(PROMPT): Extract the lines starting at the first one and ending at the line that contains "At salvias.co.uk, we". Include both ends and copy each line word for word.

Saved data entries:

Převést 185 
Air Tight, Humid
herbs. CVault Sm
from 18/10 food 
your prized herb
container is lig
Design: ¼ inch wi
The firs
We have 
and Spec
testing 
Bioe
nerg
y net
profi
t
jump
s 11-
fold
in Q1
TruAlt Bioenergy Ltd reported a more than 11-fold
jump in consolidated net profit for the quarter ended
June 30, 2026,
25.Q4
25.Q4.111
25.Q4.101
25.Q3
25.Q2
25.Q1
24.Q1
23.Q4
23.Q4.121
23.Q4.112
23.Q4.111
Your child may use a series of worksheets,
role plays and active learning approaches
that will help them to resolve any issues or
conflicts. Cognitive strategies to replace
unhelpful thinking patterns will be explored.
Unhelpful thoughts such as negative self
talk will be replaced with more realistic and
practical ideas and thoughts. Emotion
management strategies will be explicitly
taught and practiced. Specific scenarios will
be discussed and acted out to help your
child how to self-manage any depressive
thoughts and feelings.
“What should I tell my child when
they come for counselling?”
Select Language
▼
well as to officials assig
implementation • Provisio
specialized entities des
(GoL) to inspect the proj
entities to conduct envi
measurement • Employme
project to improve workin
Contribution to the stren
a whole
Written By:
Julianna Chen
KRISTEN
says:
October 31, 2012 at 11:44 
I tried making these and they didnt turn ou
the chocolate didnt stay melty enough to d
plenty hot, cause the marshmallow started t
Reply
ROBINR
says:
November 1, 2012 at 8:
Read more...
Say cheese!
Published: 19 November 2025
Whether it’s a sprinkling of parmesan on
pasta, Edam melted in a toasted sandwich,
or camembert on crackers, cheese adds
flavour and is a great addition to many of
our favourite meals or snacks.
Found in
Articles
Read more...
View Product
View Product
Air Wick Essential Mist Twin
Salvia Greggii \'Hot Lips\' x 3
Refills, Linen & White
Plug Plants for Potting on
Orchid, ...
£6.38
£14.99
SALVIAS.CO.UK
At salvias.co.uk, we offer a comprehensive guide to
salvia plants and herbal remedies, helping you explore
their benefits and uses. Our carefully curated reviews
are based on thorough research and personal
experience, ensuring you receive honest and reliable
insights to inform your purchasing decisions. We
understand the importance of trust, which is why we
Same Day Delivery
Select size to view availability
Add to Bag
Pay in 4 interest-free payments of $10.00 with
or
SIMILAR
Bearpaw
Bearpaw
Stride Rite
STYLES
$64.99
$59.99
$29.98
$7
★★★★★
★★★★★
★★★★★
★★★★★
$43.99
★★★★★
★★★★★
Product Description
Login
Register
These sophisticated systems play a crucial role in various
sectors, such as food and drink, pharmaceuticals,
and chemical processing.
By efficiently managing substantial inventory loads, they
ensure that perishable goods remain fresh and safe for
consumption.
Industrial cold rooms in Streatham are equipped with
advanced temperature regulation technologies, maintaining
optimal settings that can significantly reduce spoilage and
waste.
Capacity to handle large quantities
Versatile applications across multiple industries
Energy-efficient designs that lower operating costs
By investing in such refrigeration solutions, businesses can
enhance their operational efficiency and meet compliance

(ANSWER BOX):
Převést 185 
Air Tight, Humid
herbs. CVault Sm
from 18/10 food 
your prized herb
container is lig
Design: ¼ inch wi
The firs
We have 
and Spec
testing 
Bioe
nerg
y net
profi
t
jump
s 11-
fold
in Q1
TruAlt Bioenergy Ltd reported a more than 11-fold
jump in consolidated net profit for the quarter ended
June 30, 2026,
25.Q4
25.Q4.111
25.Q4.101
25.Q3
25.Q2
25.Q1
24.Q1
23.Q4
23.Q4.121
23.Q4.112
23.Q4.111
Your child may use a series of worksheets,
role plays and active learning approaches
that will help them to resolve any issues or
conflicts. Cognitive strategies to replace
unhelpful thinking patterns will be explored.
Unhelpful thoughts such as negative self
talk will be replaced with more realistic and
practical ideas and thoughts. Emotion
management strategies will be explicitly
taught and practiced. Specific scenarios will
be discussed and acted out to help your
child how to self-manage any depressive
thoughts and feelings.
“What should I tell my child when
they come for counselling?”
Select Language
▼
well as to officials assig
implementation • Provisio
specialized entities des
(GoL) to inspect the proj
entities to conduct envi
measurement • Employme
project to improve workin
Contribution to the stren
a whole
Written By:
Julianna Chen
KRISTEN
says:
October 31, 2012 at 11:44 
I tried making these and they didnt turn ou
the chocolate didnt stay melty enough to d
plenty hot, cause the marshmallow started t
Reply
ROBINR
says:
November 1, 2012 at 8:
Read more...
Say cheese!
Published: 19 November 2025
Whether it’s a sprinkling of parmesan on
pasta, Edam melted in a toasted sandwich,
or camembert on crackers, cheese adds
flavour and is a great addition to many of
our favourite meals or snacks.
Found in
Articles
Read more...
View Product
View Product
Air Wick Essential Mist Twin
Salvia Greggii \'Hot Lips\' x 3
Refills, Linen & White
Plug Plants for Potting on
Orchid, ...
£6.38
£14.99
SALVIAS.CO.UK
At salvias.co.uk, we offer a comprehensive guide to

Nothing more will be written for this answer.